The EPA was already under a great deal of pressure to issue a weak rule on coal ash, the stuff captured by scrubbers because we have deemed it too hazardous to emit into the air. The agency proposed a tough rule in October 2009 that would have designated the waste as toxic, but when the rule emerged from the White House Office of Management and Budget last May a much weaker option was also on the table. The administration has faced a good deal of pressure from utilities and the coal-ash recycling industry to adopt the weaker option in setting a final rule.

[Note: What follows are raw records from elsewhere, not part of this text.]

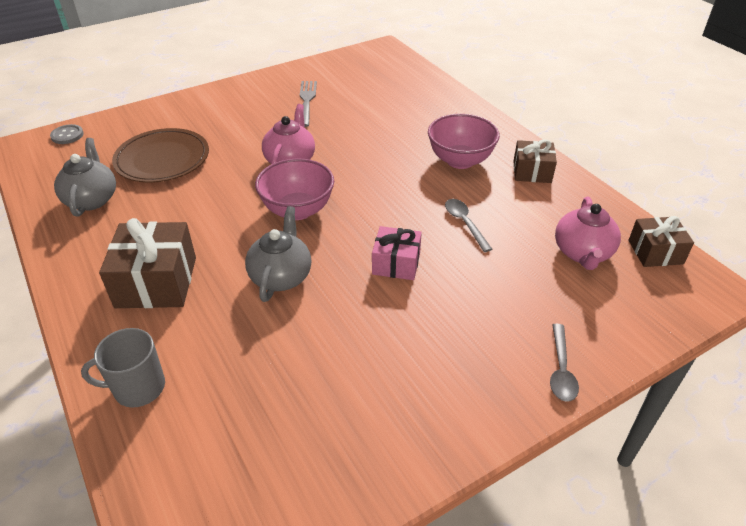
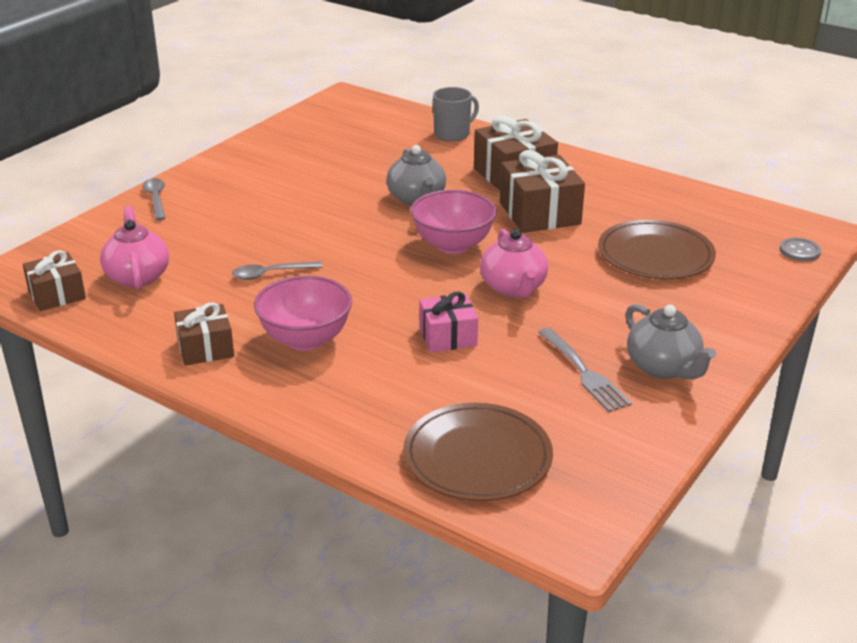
camera: 155 degrees right, 10 degrees down
grey teapot [54,138,116,217] -> grey teapot moved to [625,304,716,379]
pink gift [372,226,422,280] -> pink gift moved to [419,292,478,352]
grey spoon [445,199,492,252] -> grey spoon turned 120 degrees clockwise [232,261,322,280]
none -> brown plate [403,403,553,501]
none -> brown gift [500,150,585,233]

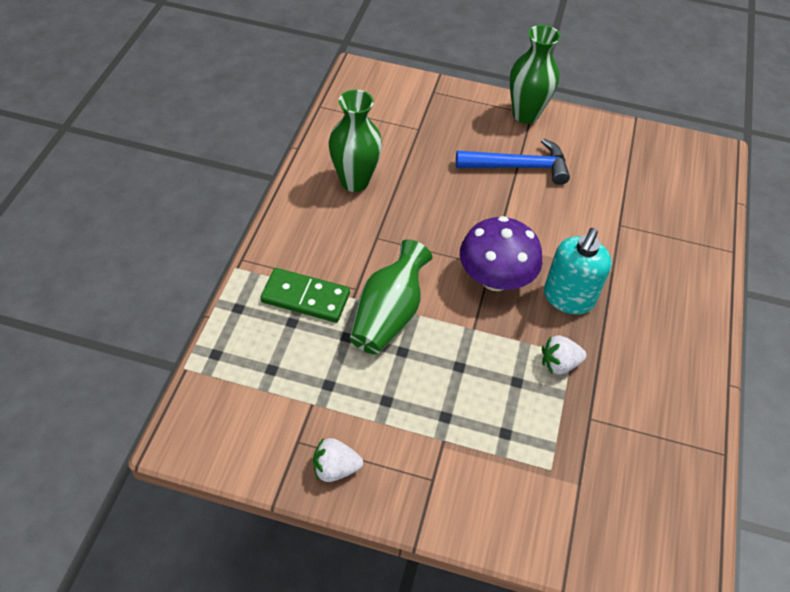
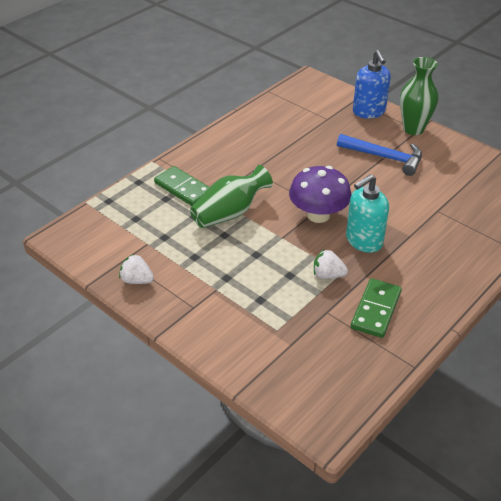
camera: 30 degrees right, 10 degrees down
green vase [329,90,382,192] -> none
none -> green domino [351,278,402,338]
none -> blue soap dispenser [353,50,391,119]

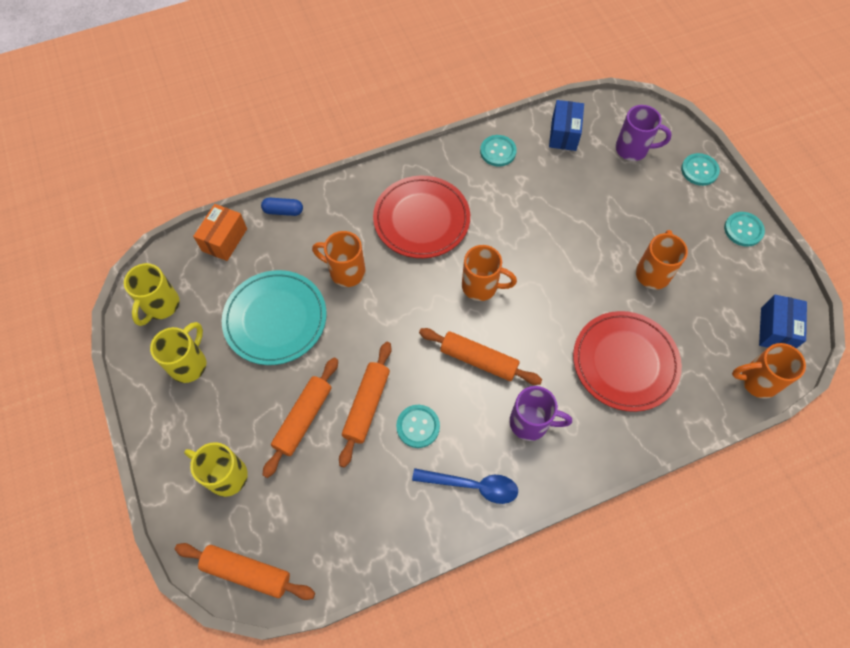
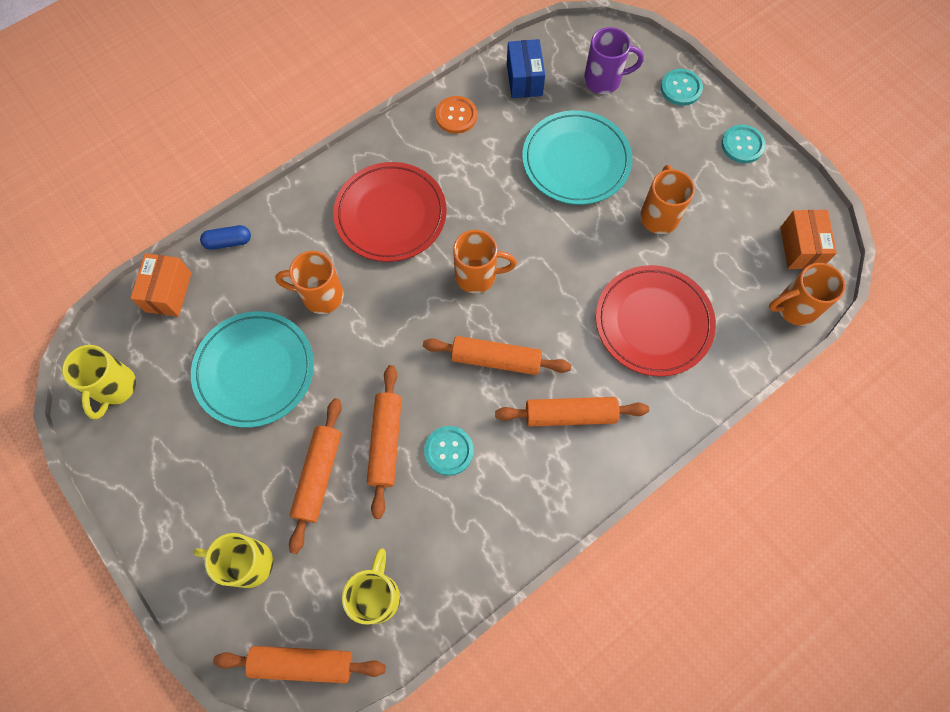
camera: 15 degrees left, 5 degrees up
yellow mug [150,322,206,383] -> yellow mug moved to [342,548,400,625]
blue spoon [412,468,518,504] -> none
turquoise button [480,135,517,166] -> orange button [435,96,477,134]
purple mug [509,386,572,441] -> orange rolling pin [495,397,649,426]
blue box [759,295,807,348] -> orange box [780,210,837,269]
none -> turquoise plate [522,110,632,205]

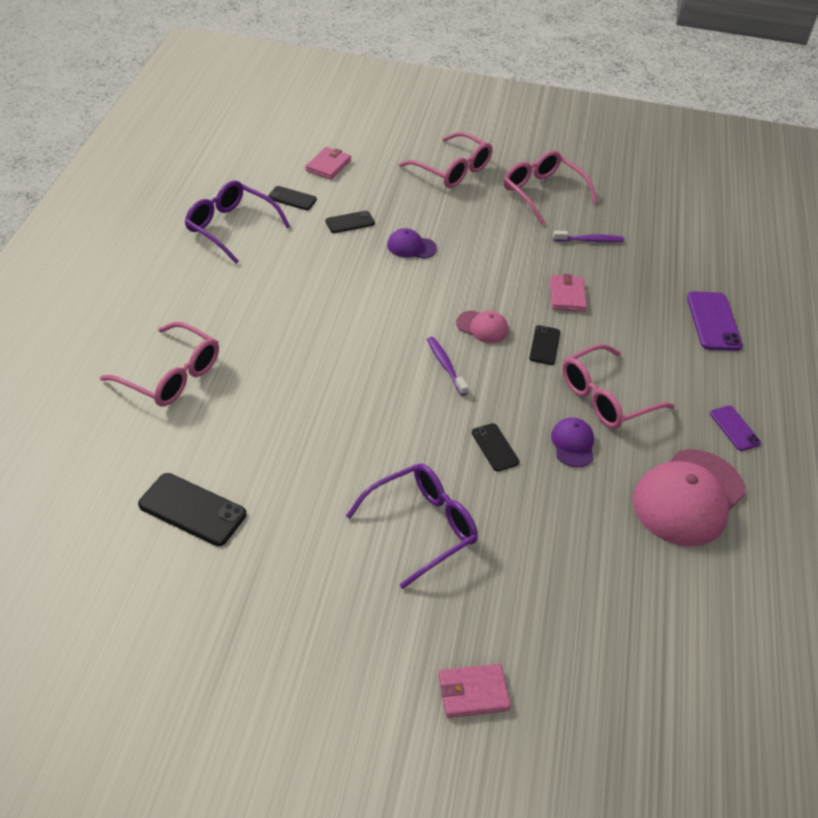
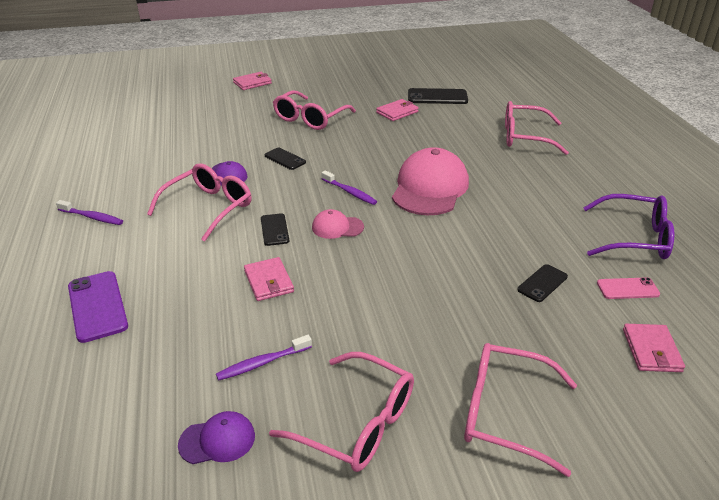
camera: 160 degrees right, 10 degrees down
black phone [268,186,317,210] -> pink phone [597,277,660,299]
purple glasses [346,463,478,589] -> pink glasses [273,90,356,130]
purple cap [387,228,437,259] -> purple cap moved to [178,411,255,464]
pink cap [633,449,746,546] -> pink cap moved to [392,147,469,215]
purple phone [710,406,761,451] -> purple toothbrush [56,200,123,225]
none -> pink wallet [376,99,419,121]

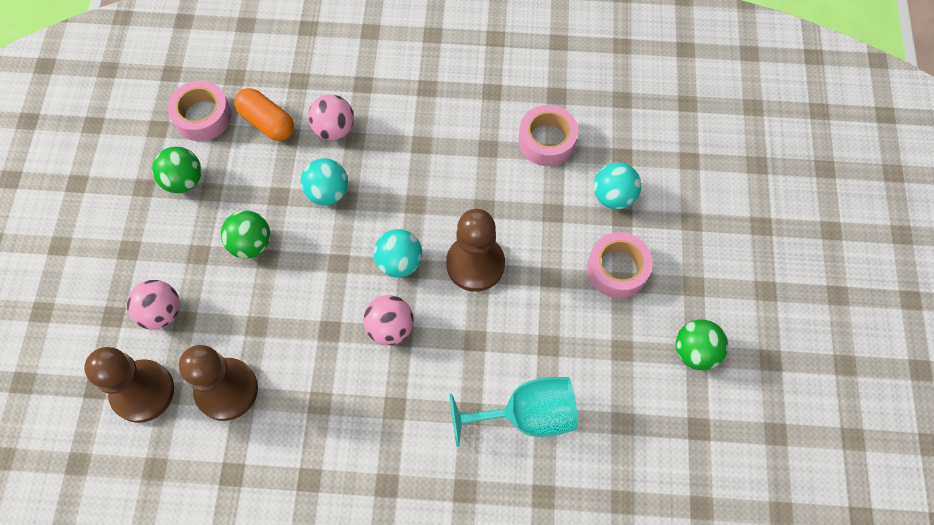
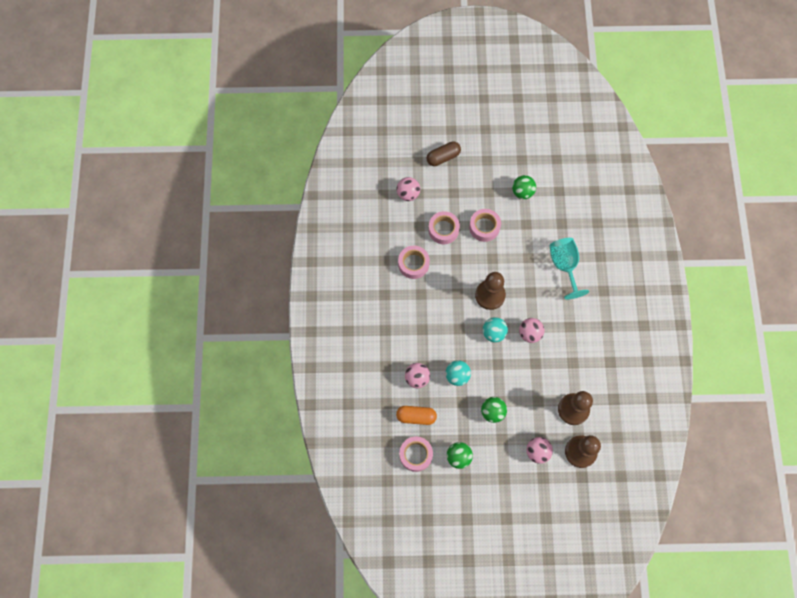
camera: 95 degrees left, 5 degrees up
orange capsule [234,88,294,141] -> orange capsule turned 60 degrees clockwise [396,406,437,425]
turquoise ball [594,162,641,210] -> pink tape [428,211,460,244]
none -> pink ball [397,177,420,201]
none -> brown capsule [427,141,461,166]

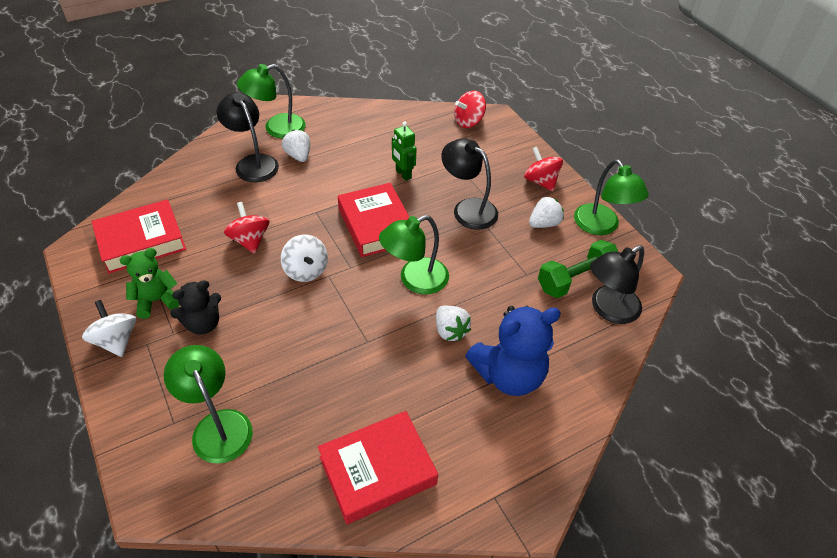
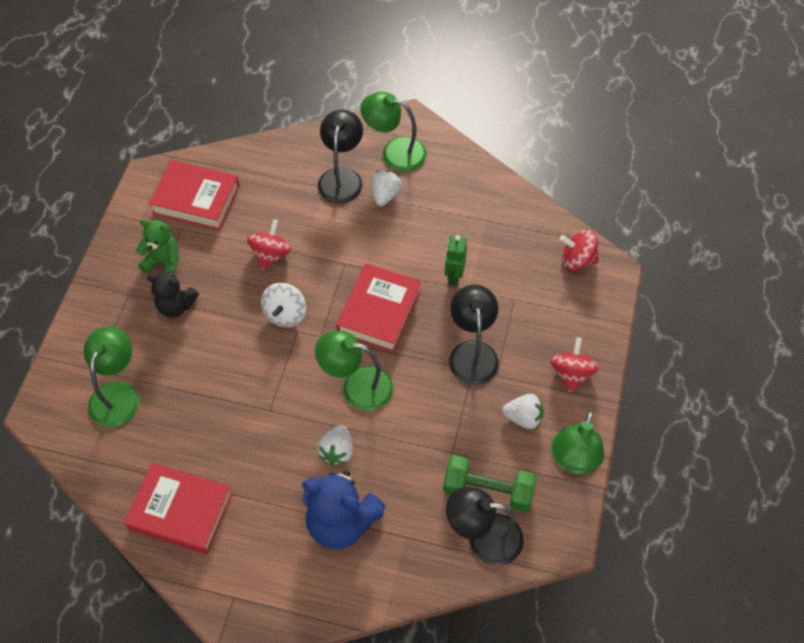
camera: 45 degrees right, 10 degrees up
white spinning top [82,300,136,357] -> none

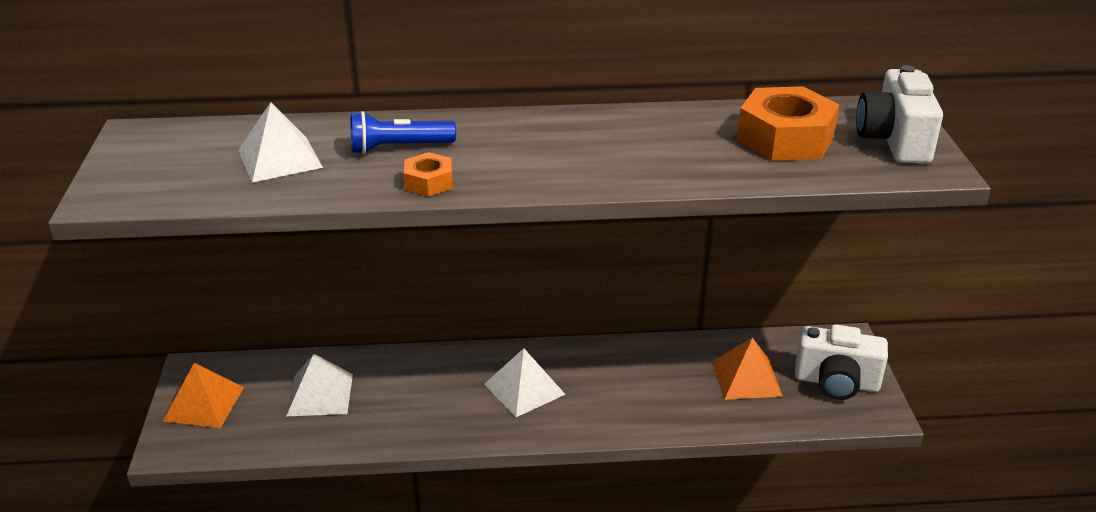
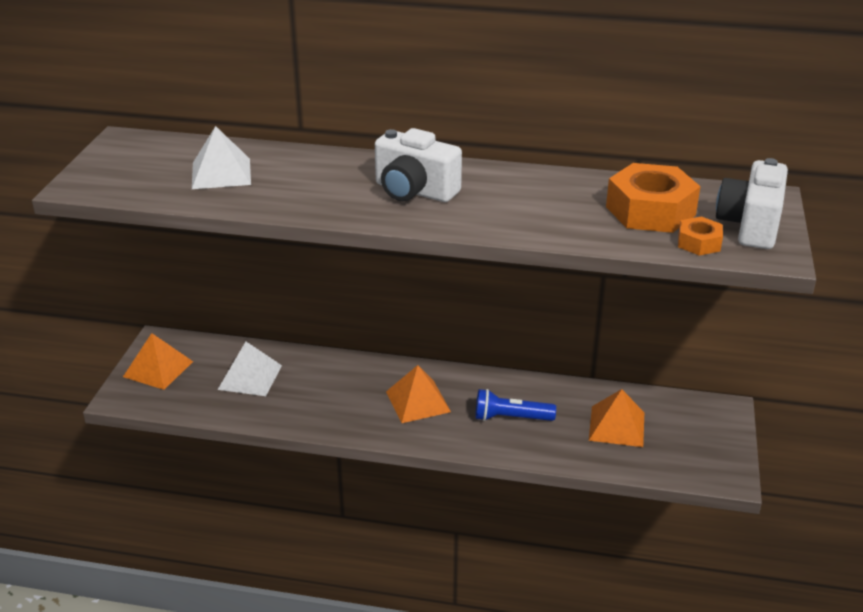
camera: 15 degrees right, 0 degrees up
blue flashlight [351,111,456,154] -> blue flashlight moved to [475,389,556,421]
orange nut [404,152,453,197] -> orange nut moved to [678,216,723,256]
white pyramid [484,348,566,417] -> orange pyramid [386,365,451,423]
white camera [795,324,888,400] -> white camera moved to [375,128,462,202]

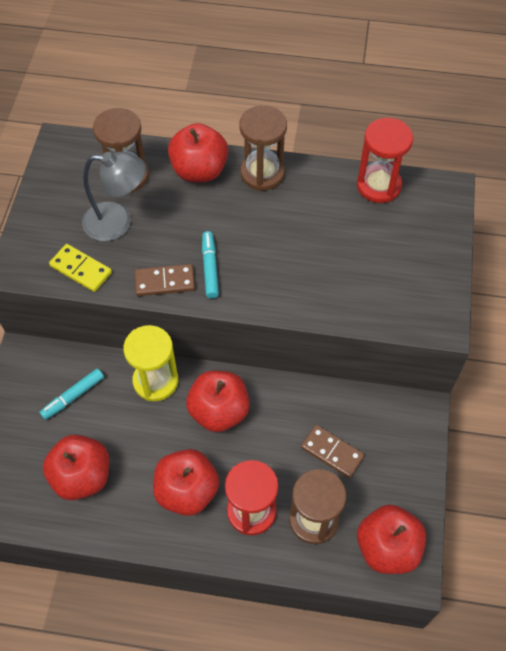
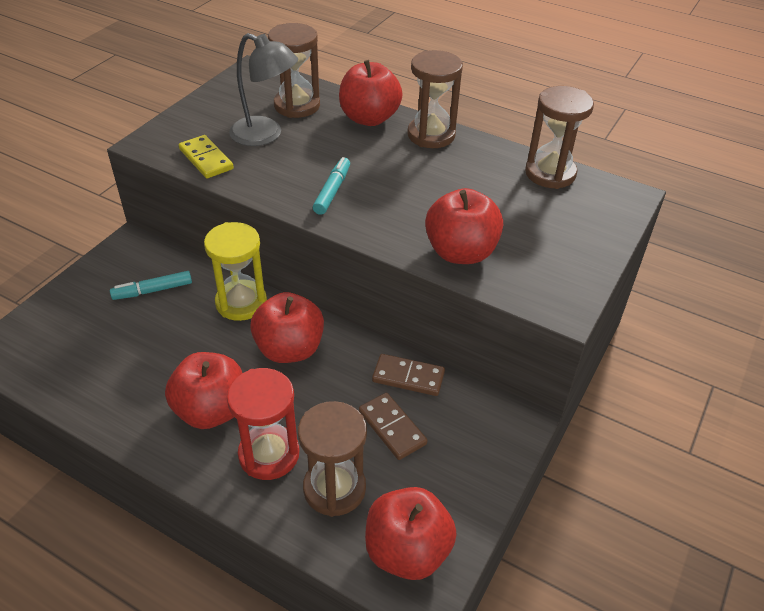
camera: 20 degrees right, 15 degrees down
red apple [43,435,109,500] -> red apple moved to [425,188,503,264]
brown domino [135,264,195,296] -> brown domino moved to [372,354,445,396]
red hourglass [357,118,413,203] -> brown hourglass [525,86,594,189]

Right now, utilities are allowed to dump the ash into vast open pits. The EPA signaled its plans to regulate the waste in December 2008, after an earthen dike containing 1.1 billion gallons of the sludge ruptured at the Tennessee Valley Authority’s Kingston Fossil Plant in Harriman, Tennessee. But if House Republicans get their way, nothing will change—leaving a number of communities around the country in harm’s way. The Environmental Integrity Project has identified 137 sites where toxic materials from coal ash have leached into the groundwater, and the EPA has labeled 49 dump sites “high hazard.”
The House-passed continuing resolution would also bar the EPA from regulating greenhouse gas emissions and slash the agency’s budget by a third.